Belleville, Ménilmontant, le Père-Lachaise, leurs lacis de petites rues et leurs jardins sont de rudes bastions. En quittant le centre de Paris, les communards ont incendié les Tuileries, le ministère des Finances, la Légion d’honneur, le Conseil d’État, la Cour des comptes puis l’Hôtel de Ville. Le flot rouge de la Seine reflète les monuments et double l’incendie formidable. Pour l’expliquer, point n’est besoin de recourir à la légende tenace — et combien dangereuse pour les femmes combattantes — des « pétroleuses » de la Commune : c’est dans le désespoir attaché à une cause perdue qu’il faut chercher la raison du sinistre...

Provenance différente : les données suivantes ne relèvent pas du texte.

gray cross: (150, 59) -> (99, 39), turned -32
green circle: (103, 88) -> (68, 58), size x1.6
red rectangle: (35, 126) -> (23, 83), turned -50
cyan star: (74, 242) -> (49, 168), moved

Désespoir, fureur : la foule, exaspérée par les exécutions sommaires, réclame des têtes. Ferré, qui dirige la Sûreté générale, accepte de donner l’ordre d’exécuter les plus importants otages, qu’on a transférés de Mazas à la Roquette. L’archevêque Darboy, le président Bonjean, l’abbé Deguerry et trois jésuites sont fusillés à la nuit tombante, à l’heure où les versaillais serrent de près la barricade de la porte Saint-Martin.

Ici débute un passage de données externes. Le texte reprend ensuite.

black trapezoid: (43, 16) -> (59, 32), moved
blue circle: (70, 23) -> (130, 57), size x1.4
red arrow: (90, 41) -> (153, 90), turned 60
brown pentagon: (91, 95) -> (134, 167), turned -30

Le lendemain 25 mai, toute la rive gauche est perdue pour les fédérés ; et déjà le Château-d’Eau et le boulevard Voltaire sont sous le feu des canons de Versailles. Aux yeux de Delescluze, délégué à la Guerre, c’est l’hallali. Aussi décide-t-il de mourir. S’avançant seul sur le boulevard Voltaire, il gravit les pavés de la barricade et tombe sous les balles. Le même jour, les dominicains d’Arcueil sont exécutés.

Le fief de la Commune se réduit comme une peau de chagrin. Le 26, les fédérés n’ont plus pour eux que Belleville et Ménilmontant, quartiers ouvriers où l’on se bat avec fureur. Mais les barricades ne peuvent rien contre les canons de Montmartre, dont les obus écrasent les maisons populeuses. Et puis, le défaut de plan de bataille pèse terriblement sur le sort des derniers combattants — un millier d’hommes —, qui résistent aux 25 000 soldats de Ladmirault. Si ceux-ci n’avancent que péniblement dans le lacis des rues de Ménilmontant, ils disposent de la route stratégique qui domine le Père-Lachaise, les Buttes-Chaumont et les boulevards extérieurs, et que les fédérés ont négligée. De là, on peut apercevoir les Prussiens sous les armes, car, en vertu d’un accord avec Versailles, ils occupent Vincennes et forment, de Montreuil à la Marne, un cordon infranchissable. Les derniers communards auraient pu fuir par là — mais Bismarck double, ici, M. Thiers.